- Interactive map of Hadero Lake
- Location: Thatta District, Sindh
- Coordinates: 24°49′42″N 67°51′37″E﻿ / ﻿24.82833°N 67.86028°E
- Basin countries: Pakistan
- Surface area: 1,321 hectares (3,260 acres)

= Hadero Lake =

Lake in Sindh, Pakistan

Hadero Lake (ہڈیری جھیل) is located in Thatta District, Sindh. It is an important brackish wetland, where waterfowl occur. It was declared a wildlife sanctuary for the protection of migratory and resident birds.

Hadero Lake is a natural lake in a shallow depression. It has a surface area of 1321 ha and is located on the edge of a stony desert, about 85 km to the east of Karachi.
It is considered one of the favourite lakes of ornithologist.
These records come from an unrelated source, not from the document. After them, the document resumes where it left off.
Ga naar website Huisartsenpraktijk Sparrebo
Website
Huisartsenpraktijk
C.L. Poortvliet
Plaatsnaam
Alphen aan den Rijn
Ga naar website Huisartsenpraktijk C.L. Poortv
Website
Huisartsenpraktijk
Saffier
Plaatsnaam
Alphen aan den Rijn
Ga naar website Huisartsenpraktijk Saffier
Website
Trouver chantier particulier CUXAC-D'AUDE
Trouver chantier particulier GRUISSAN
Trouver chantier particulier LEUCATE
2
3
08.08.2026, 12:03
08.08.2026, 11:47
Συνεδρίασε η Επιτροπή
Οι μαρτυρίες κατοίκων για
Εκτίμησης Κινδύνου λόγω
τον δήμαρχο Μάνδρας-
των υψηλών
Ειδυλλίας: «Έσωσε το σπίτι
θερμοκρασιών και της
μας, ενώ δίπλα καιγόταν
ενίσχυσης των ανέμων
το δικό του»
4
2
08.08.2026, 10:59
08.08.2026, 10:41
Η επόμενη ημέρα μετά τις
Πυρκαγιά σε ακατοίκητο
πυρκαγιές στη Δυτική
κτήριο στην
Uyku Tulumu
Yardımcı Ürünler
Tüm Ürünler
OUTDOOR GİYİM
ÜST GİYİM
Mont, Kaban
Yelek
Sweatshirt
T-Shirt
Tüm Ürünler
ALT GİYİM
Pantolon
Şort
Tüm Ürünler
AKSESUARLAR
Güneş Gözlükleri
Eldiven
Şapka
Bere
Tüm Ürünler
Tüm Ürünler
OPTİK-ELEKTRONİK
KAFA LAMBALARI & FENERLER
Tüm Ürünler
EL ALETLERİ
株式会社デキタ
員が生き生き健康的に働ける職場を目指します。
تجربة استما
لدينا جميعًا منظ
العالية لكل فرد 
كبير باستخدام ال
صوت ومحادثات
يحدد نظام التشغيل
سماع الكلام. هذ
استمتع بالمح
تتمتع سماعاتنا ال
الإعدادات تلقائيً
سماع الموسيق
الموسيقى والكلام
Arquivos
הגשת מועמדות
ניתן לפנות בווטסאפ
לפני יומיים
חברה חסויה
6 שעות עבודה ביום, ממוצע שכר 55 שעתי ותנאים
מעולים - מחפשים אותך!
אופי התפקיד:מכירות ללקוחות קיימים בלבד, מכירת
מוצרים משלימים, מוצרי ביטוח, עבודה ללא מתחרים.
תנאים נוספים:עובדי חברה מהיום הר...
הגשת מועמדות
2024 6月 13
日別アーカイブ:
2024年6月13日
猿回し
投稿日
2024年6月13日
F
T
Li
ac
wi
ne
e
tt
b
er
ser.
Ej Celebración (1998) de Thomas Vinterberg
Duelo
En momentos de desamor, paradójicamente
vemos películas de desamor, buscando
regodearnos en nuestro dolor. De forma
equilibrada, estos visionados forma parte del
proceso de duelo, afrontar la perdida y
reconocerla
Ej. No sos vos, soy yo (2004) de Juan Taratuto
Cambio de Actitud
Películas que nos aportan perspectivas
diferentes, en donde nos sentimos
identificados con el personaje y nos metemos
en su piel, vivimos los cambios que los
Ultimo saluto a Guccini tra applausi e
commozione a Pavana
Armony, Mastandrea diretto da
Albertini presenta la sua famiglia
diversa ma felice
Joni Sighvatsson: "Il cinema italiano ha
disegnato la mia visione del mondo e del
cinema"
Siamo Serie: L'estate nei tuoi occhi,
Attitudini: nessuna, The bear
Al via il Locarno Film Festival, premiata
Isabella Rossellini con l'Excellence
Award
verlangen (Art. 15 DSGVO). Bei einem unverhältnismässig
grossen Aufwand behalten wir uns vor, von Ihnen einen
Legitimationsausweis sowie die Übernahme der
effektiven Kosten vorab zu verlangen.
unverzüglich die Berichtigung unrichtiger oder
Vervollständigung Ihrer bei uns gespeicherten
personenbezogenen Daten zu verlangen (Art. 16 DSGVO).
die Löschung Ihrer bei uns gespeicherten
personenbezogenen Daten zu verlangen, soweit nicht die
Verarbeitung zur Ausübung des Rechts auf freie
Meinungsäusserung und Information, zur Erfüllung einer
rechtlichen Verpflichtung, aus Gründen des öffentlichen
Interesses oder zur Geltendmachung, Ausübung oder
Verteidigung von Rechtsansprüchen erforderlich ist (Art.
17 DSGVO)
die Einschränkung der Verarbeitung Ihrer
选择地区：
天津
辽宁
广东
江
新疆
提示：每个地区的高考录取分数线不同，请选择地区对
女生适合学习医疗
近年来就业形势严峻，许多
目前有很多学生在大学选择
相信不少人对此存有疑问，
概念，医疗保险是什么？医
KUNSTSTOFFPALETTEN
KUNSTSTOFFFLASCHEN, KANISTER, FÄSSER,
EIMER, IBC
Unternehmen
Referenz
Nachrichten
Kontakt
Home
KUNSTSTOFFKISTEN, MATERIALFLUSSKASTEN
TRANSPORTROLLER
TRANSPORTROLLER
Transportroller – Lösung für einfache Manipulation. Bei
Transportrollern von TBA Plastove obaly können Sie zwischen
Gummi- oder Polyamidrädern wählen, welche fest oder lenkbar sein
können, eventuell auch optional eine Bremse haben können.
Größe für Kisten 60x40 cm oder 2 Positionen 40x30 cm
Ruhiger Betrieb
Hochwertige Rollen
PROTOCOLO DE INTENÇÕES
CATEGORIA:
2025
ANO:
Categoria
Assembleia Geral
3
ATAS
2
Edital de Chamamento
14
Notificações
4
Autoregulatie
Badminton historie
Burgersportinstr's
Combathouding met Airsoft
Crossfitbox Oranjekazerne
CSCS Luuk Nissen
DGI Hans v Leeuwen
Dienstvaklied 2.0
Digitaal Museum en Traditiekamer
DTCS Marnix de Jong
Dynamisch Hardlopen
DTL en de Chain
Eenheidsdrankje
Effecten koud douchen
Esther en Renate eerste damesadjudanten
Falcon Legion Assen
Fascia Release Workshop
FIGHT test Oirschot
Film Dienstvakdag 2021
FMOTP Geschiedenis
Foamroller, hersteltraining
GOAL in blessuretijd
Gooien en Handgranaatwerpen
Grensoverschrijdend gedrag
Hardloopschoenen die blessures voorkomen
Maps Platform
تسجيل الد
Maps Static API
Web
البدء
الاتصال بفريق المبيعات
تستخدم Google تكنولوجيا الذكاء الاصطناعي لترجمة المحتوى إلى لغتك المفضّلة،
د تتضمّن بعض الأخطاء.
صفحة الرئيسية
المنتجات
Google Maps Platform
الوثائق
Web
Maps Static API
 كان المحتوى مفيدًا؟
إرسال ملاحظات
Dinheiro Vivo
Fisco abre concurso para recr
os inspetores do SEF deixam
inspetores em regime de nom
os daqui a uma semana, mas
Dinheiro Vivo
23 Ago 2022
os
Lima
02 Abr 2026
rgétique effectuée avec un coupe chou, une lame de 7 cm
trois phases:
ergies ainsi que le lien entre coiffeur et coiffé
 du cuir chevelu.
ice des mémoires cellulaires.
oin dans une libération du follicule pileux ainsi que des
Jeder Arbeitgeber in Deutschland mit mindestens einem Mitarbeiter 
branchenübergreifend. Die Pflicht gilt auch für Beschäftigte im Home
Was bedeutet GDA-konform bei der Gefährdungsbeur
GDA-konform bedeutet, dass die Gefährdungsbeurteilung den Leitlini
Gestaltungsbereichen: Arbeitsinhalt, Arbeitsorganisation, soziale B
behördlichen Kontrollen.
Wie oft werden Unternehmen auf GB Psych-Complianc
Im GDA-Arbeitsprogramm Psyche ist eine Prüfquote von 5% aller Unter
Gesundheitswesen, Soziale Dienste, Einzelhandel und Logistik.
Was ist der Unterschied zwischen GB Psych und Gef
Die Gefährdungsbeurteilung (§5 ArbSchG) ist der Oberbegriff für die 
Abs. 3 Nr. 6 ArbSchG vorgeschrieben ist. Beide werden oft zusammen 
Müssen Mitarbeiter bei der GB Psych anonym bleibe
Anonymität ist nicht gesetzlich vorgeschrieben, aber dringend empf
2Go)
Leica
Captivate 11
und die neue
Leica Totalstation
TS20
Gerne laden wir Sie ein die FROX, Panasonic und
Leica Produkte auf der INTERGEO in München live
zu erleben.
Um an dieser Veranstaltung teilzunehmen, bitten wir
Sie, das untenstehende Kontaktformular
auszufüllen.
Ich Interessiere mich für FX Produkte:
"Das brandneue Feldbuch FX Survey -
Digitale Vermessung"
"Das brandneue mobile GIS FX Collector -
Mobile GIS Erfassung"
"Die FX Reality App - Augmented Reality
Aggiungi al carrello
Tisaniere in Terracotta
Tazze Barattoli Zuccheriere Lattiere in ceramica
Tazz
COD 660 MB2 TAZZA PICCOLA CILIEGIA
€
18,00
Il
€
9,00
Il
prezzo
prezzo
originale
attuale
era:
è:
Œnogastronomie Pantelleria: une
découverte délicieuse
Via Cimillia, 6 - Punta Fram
Among the fauna, in addition to the fish, waterfowl occur in large numbers, including swans, storks, cranes and feeding flocks of pelicans. Also waders and cormorants are common.

The lake was initially declared a game reserve under Section 15 of the West Pakistan Wildlife Protection Ordinance 1959 in 1971. In 1977 it was declared a Wildlife Sanctuary under a notification by Government of Sindh. At the time of declaration of the protected area local people were allowed to catch fish from lake, but did not have the right to disturb the birds in winter season. It was initially protected for shooting purpose in 1971 but keeping in view its potential and the birds varieties here, it ultimately got the status of a wildlife sanctuary. Because of its fish resources, local fishermen were allowed to catch fish for their livelihood.
The lake is owned by the Government. For regular monitoring of wetland resources, the Sindh Wildlife Department has provided a facility of residential quarters for sanctuary staff, which consists of one sanctuary assistant, and six game watchers.